W.T. Zhang, F.J. Guo*, H.Y. Mi*, Z.-S. Wu, C.C. Ji, C.C. Yang, J.S. Qiu*

Advanced Energy Materials, 2022, 2202219.

DOI: 10.1002/aenm.202202219 [PDF]

Despite impressive merits of complementary charge-storage mechanisms for aqueous Zn-ion hybrid micro-supercapacitors (ZHMSCs), it remains a challenge to solve dendrite and parasitic reactions issues of Zn anodes. Herein, a kinetics-boosted strategy of Zn2+transport and desolvation of hydrated Zn2+is proposed by engineering zwitterionic P(AM-co-SBMA) hydrogel electrolyte (PASHE) for highly reversible Zn plating/stripping.
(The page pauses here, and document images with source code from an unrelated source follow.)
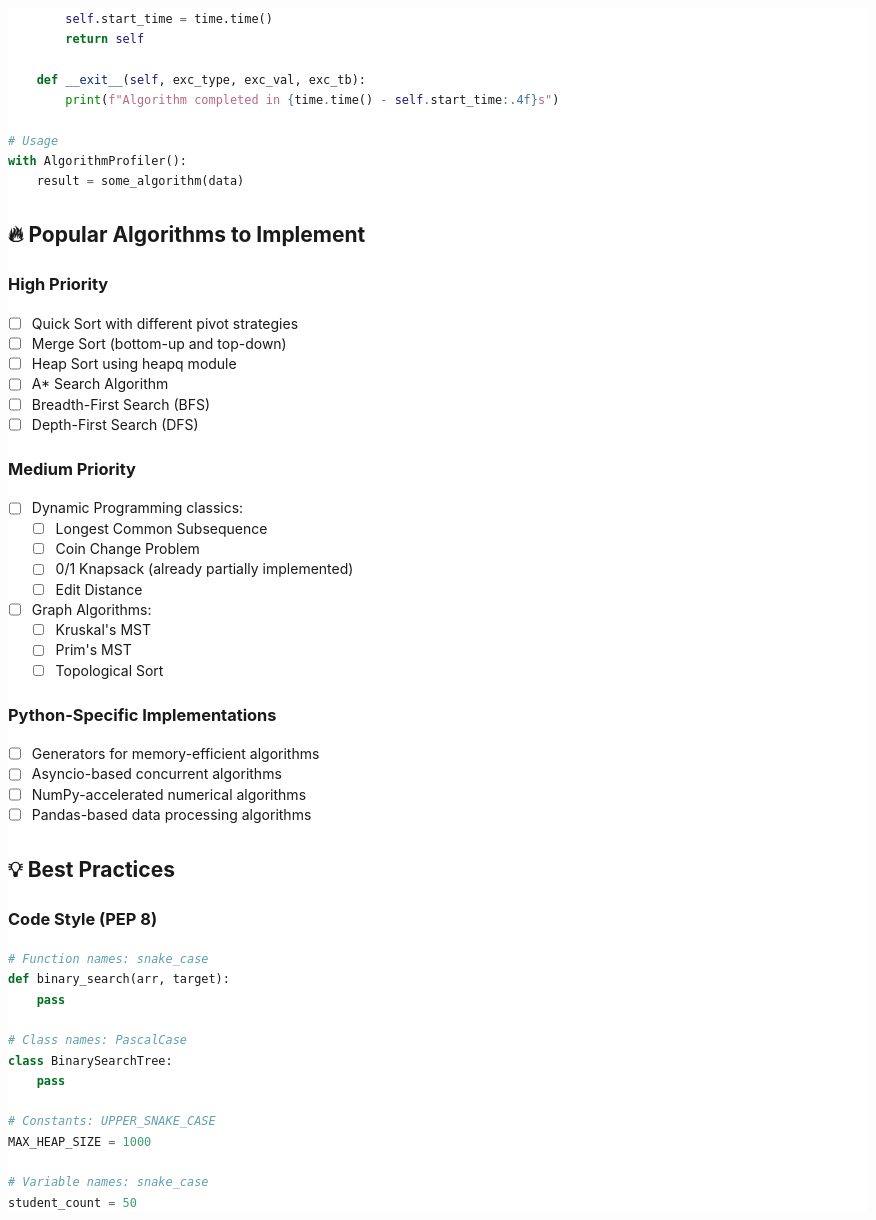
 ```python
        self.start_time = time.time()
        return self

    def __exit__(self, exc_type, exc_val, exc_tb):
        print(f"Algorithm completed in {time.time() - self.start_time:.4f}s")

# Usage
with AlgorithmProfiler():
    result = some_algorithm(data)
```

## 🔥 Popular Algorithms to Implement

### High Priority
- [ ] Quick Sort with different pivot strategies
- [ ] Merge Sort (bottom-up and top-down)
- [ ] Heap Sort using heapq module
- [ ] A* Search Algorithm
- [ ] Breadth-First Search (BFS)
- [ ] Depth-First Search (DFS)

### Medium Priority
- [ ] Dynamic Programming classics:
  - [ ] Longest Common Subsequence
  - [ ] Coin Change Problem
  - [ ] 0/1 Knapsack (already partially implemented)
  - [ ] Edit Distance
- [ ] Graph Algorithms:
  - [ ] Kruskal's MST
  - [ ] Prim's MST
  - [ ] Topological Sort

### Python-Specific Implementations
- [ ] Generators for memory-efficient algorithms
- [ ] Asyncio-based concurrent algorithms
- [ ] NumPy-accelerated numerical algorithms
- [ ] Pandas-based data processing algorithms

## 💡 Best Practices

### Code Style (PEP 8)
```python
# Function names: snake_case
def binary_search(arr, target):
    pass

# Class names: PascalCase
class BinarySearchTree:
    pass

# Constants: UPPER_SNAKE_CASE
MAX_HEAP_SIZE = 1000

# Variable names: snake_case
student_count = 50
```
Mechanically robust and chemically anchored PASHE features zwitterionic groups for constructing ion migration channels and immobilizing water molecules, which accelerates Zn2+migration for an ultrahigh transfer number (0.84) and alleviates water-related parasitic reactions. Theoretical calculations combined with experimental results reveal that sulfobetaine sulfonate anions endow PASHE with improved desolvation kinetics and the ability to coordinate Zn2+flux and electric field distributions at the electrolyte–electrode interface. Thus, Zn anodes exhibit excellent electrochemical performance involving high average coulombic efficiency of 99.4% in Zn|PASHE|Cu cell as well as high cumulative capacity of 2000 mAh cm−2(20 mA cm−2, 1 mAh cm−2) and depth of discharge of 80.9% (20 mA cm−2, 10 mAh cm−2) in Zn|PASHE|Zn cells. Furthermore, ZHMSCs based on PASHE deliver excellent flexibility and cyclability for energy-storage applications. This work provides useful insights on hydrogel electrolyte engineering for developing high-performance Zn anodes and derived energy-storage devices.